Friday, December 15, 2006

Watcher's Council Results, 12/15/06

The winners are in for this week's Watcher's Council:

This week's winner was Andrew Olmsted : The Peace Myth Inhis first win as a member of the Council, Major Andrew Olmsted writes about what he considers the mistaken idea that peace is the normal condition of mankind, and relates this to our situation in Iraq. Congratulations, Major! Well done..

In second place was Soccer Dad: Baker's bad recipe a fine essay in which Soccer Dad wrote about James Baker and the ISG buying into the fallacy that if the Israeli-Palestinian conflict were `solved' that the problems of Iraq and elsewhere in the region would magically disappear. A great examination of a really stoopid premise by Soccer Dad.

For non-Council Post the winner was Winds of Change.NET: The clash of convictions and the remaking of the world of wars in which this blogger examines the idea that `the outcome of modern wars is decided in the mind.'

Second Place was a tie between The Indepundit and my own nominee, "Democrats’ New Intelligence Chairman Needs a Crash Course on al Qaeda"

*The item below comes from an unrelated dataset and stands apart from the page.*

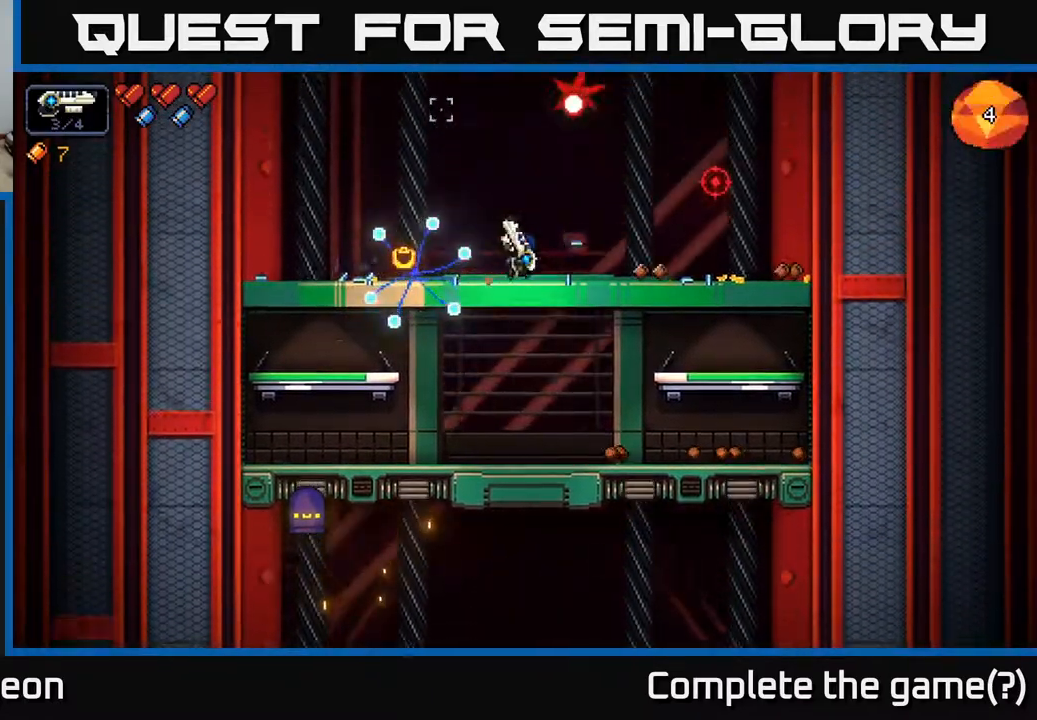
{"buttons": ["R2"], "left_stick": "right", "right_stick": "up-left", "events": [[50, "R2", "down"], [467, "right_stick", "up-left"]]}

A complete list of the votes can be found atthe site of our fearless leader, Watcher of Weasels

Hearty Kudos to all the winners.

1 comment:

Anonymous said...

i don't know who this olmstead guy is, but i took a read just because ff said so.
i'm sure he's a lot smarter than myself and is more worldly as well.
he's got his opinion.
this is mine.

there are words and phrases that give structure to essays. just as mr. olmstead used the tom kelly example to preface his essay, he then moved into the body of his essay, and like authors have done forever a preamble phrase is used to usher in the body of the text.
to digress, the most famous example of this is the use of three small inoculous words that, used alone are insignificant, but when used in just the right manner:

we the people

take on a significantly profound stature.

it was this that came to mind, after i read the beginning of mr. olmstead's essay, expecting him to move into historical events in our past, relating them to present day, that i came across this passage:

If the Bible is to be believed,

this caused the eyes to hit the return mode several times at the comma. a statement like that can only serve one purpose from this readers perspective, at every turn and comment the rest of the essay:
what is this guys motivation, what "is he" saying behind what "he is" saying. and is he saying what he means to say. the use of a phrase like that, imo, is very distracting.
of course, anyone would say that is due to a christian bias on my part. and he/she would of course be correct.
i was of course, expecting something different, a comparison in history, from the essay as to a re-hash of previously written texts and essays.
in conclusion, mr. olmstead's conclusion is a pipe dream. looking for a known quantity, as tom kelly's shortstop should be, in the mid-east is a mirage.